Gypaète barbu pris de dessous en plein vol, permettant de voir son pelage ventral fauve et ses ailes sombres©J.Estèbe
Gypaète barbu pris de dessous en plein vol, permettant de voir son pelage ventral fauve et ses ailes sombres©J.Estèbe

Identification

  • Nom scientifique : Gypaetus barbatus
  • Plumage : blanc crème parfois teinté de roux orangé sur sa tête, son cou et sa gorge. D’autres petites plumes noires encadrent un bec puissant et recourbé, crochu à l’extrémité. Vers le bas, elles se prolongent en une sorte de barbiche, d’où son nom de Gypaète barbu. Ses épaules et ses ailes sont formées d’un plumage ardoisé, les plumes étant ornées chacune d’une raie blanche. Le Gypaète barbu arbore un plumage ventral d’un beau rouille orangé.

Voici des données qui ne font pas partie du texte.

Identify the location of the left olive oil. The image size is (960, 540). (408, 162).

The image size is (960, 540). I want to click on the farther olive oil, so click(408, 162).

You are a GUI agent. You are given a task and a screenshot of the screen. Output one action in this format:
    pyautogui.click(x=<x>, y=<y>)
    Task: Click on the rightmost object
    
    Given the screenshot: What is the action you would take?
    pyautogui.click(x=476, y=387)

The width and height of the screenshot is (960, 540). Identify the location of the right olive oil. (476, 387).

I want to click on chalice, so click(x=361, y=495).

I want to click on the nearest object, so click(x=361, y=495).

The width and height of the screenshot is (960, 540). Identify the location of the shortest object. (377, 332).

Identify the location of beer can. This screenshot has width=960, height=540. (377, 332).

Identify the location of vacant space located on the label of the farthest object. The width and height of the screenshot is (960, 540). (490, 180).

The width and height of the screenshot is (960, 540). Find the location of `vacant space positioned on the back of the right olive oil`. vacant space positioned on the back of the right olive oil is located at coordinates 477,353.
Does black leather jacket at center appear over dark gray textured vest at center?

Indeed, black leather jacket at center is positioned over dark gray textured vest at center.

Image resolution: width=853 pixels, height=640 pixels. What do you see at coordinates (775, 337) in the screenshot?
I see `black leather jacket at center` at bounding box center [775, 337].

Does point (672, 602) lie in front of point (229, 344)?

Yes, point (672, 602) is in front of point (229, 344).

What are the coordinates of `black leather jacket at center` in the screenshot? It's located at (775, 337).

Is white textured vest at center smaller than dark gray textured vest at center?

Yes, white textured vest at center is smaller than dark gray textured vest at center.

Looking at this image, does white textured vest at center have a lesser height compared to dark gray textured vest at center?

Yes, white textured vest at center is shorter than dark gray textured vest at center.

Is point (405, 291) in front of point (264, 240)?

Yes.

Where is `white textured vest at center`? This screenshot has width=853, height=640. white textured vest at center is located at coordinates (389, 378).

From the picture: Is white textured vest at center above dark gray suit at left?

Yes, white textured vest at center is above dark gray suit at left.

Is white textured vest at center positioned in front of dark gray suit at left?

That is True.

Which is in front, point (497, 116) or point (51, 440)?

Ses yeux sont colorés de trois cercles, un noir, un jaune et un rouge.

  • Poids : 3 à 6,5 kg
  • Envergure : 260 à 300 cm

 

Habitat

Le Gypaète barbu niche en haute montagne, de préférence dans les falaises et les parois rocheuses, entre 700 et 2 300 m d’altitude.
 

Comportement

Totalement inoffensif, le Gypaète barbu contribue à l’élimination des carcasses en montagne. Il assure ainsi une fonction sanitaire dans la nature.
 

Régime alimentaire

Le Gypaète barbu est ostéophage (il se nourrit d’os). Il doit son surnom de "casseur d’os" à cette particularité. En effet, sa nourriture est composée à 80% d’os, de pattes, de tendons et de ligaments d’isards, de brebis et autres animaux qu’il ingère grâce à un gosier élastique. La technique de cassage des os est très particulière : il utilise certains pierriers au-dessus desquels il laisse tomber l’os qu’il a transporté dans ses serres. Il recommence autant de fois que nécessaire, parfois jusqu’à vingt fois de suite.

 

Reproduction

Le cycle de reproduction du Gypaète barbu est le plus long de tous les rapaces européens : 9 mois pour élever un seul jeune qui s’envole vers la mi-juillet.
 

Préservation

Le Gypaète barbu est le rapace le plus grand et le plus rare d’Europe. En France, il est présent dans les Pyrénées, en Corse et a été réintroduit avec succès dans les Alpes. En 2013, 36 couples ont été recensés pour les Pyrénées, versant français, dont 1 4 dans le Parc national des Pyrénées. Menacé de disparition, le Gypaète barbu fait l’objet d’un suivi scientifique important.